Am häufigsten verwendet er die Überschrift: „NSU = der große Schmuh!!“ Dann folgt die Aussage: „Es gibt bis heute – wie schon bei Mölln 1992 und Solingen 1993 – keinen einzigen echten Tatbeweis!!!“

„Es liegt nahe, daß hier wie bei Mölln und Solingen kapitale Straftaten bei Politikern, Medien, Polizei und Justiz usw. vorliegen, aber wie in DDR und NS ist dagegen bei einem verfestigten, einer devoten Justiz sich sicher seienden Regime, das zudem dauernd von einem politisch leider degenerierten und desorientierten Volk (Wähler wie Nichtwähler) an der Macht gehalten wird, wenig auszurichten von den Kräften der anständig gebliebenen deutschen Bürger, die in ihrer Oppositionsrolle heute fast so marginal und ohnmächtig sind (zu allen schlimmsten Verwerfungen seit 1970, besonders seit 1990, extrem seit 2010) wie einst die edeldeutschen Helden von der "Weißen Rose" gegen das übermächtige, von weiten verblendeten Volksteilen getragene üble Hitler-Regime.“

Die Widerstandsgruppe „Weiße Rose“ erfährt hier eine Umwertung. Die Anti-Nazis um die Geschwister Scholl werden zu Kronzeugen eines neuen Faschismus umfunktioniert. Ähnliches widerfährt auch Pfarrer Dietrich Bonhoeffer, der noch kurz vor der endgültigen Bankrotterklärung des NS-Staats von dessen Schergen ermordet wurde.

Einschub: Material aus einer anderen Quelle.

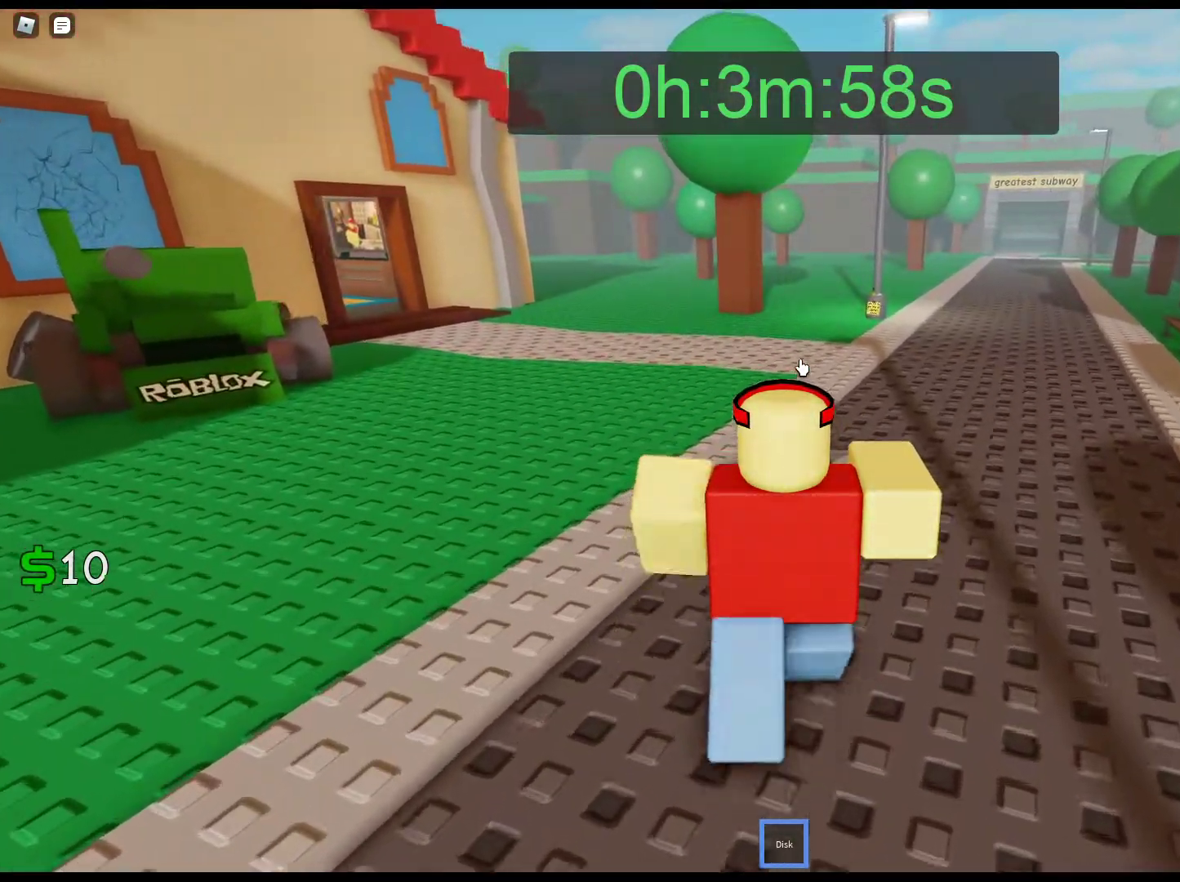
{"keys": ["w"], "mouse": ["right"], "events": []}
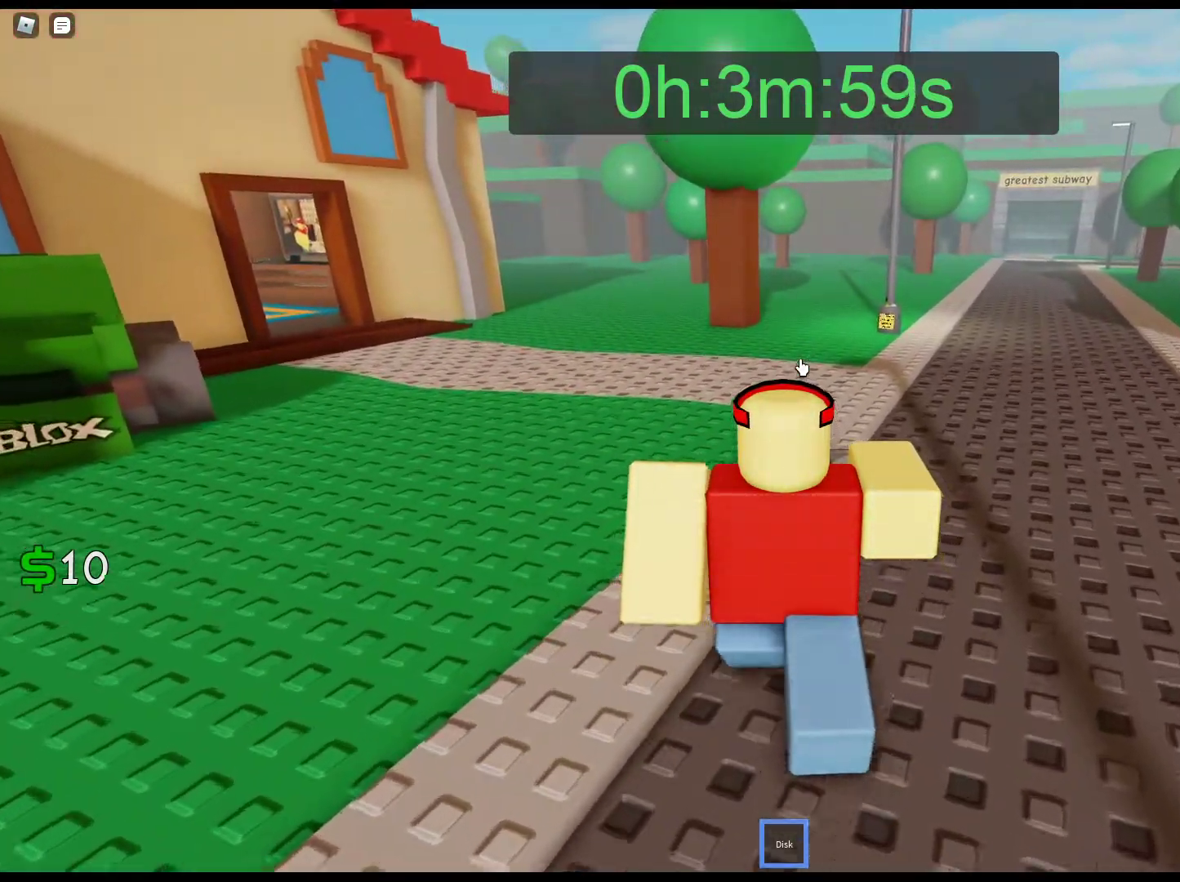
{"keys": ["w"], "mouse": ["right"], "events": []}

Und der Schreibtischtäter steigert sich noch weiter:

„Wer nun diese schamlose, moralisch gesehen asozial-kriminelle Hetzlügen-Veranstaltung unterstützt, macht sich persönlich und politisch schuldig, würde auch mit juristischen Konsequenzen zu rechnen haben (wie die Nazi-Täter 1945) in einem Staat, wo mental gesunde und korrekte Verhältnisse herrschen. Diese ehrlosen RotgrünrotAktivisten sollen wissen, daß ihnen das bei einem nicht mehr unwahrscheinlichen, bitter nötigen Regimewechsel hin zur Rettung von Volk, Demokratie, Freiheit, Rechtsstaatlichkeit gemäß den Werten von GG 1949 und FdGO passieren wird!!“

Schließlich zitiert er den Dichter Carl Theodor Körner, der in den Kriegen gegen Napoleon fiel:

„Noch sitzt Ihr da oben, Ihr feigen Gestalten.
Vom Feinde bezahlt, und dem Volke zum Spott!
Doch einst wird wieder Gerechtigkeit walten,
dann richtet das Volk, dann gnade Euch Gott!“

Da spürt man den Schaum, den er beim Schreiben vorm Munde hatte. Und man kann sich vorstellen, dass er sich gedanklich bereits im Blut seiner Feinde wälzte. Denn das, was er zu Papier brachte, ist das Verhalten von Mördern, ist die Sprache von Mördern.

Diese und ähnliche Texte sind den Strafverfolgungsbehörden in Frankfurt am Main, Limburg an der Lahn und Wetzlar bekannt. Denn dort wurde nach Strafanträgen von Betroffenen ermittelt und Gerichte verurteilten den Pamphletisten zu Geldstrafen. Aber nicht wegen Volksverhetzung, sondern wegen Beleidigung. Daran änderte sich auch nichts, als dieser die Ermordung des Kasseler Regierungspräsidenten Walter Lübcke als Verschwörungstat des „BRD-Regimes“ bezeichnete.

Solange solche verbalen Angriffe gegen die Demokratie und gegen Demokraten als Meinungsäußerungen hingenommen werden (sie allenfalls als Ehrabschneidung strafrechtlich geahndet werden), sind sämtliche Erinnerungen an die NSU-Opfer, an die Opfer des Münchener Attentats, an die von Hanau und an die vor der Synagoge in Halle sowie an alle anderen aus politischen Gründen Bedrohten, Verletzten und Ermordeten lediglich Ersatzhandlungen. Man scheut sich vor einer umfassenden Aufklärung, obwohl es ständig Signale aus der Szene gibt – siehe die Droh- und Hassbriefe, die an mich, aber auch an viele andere, gerichtet sind.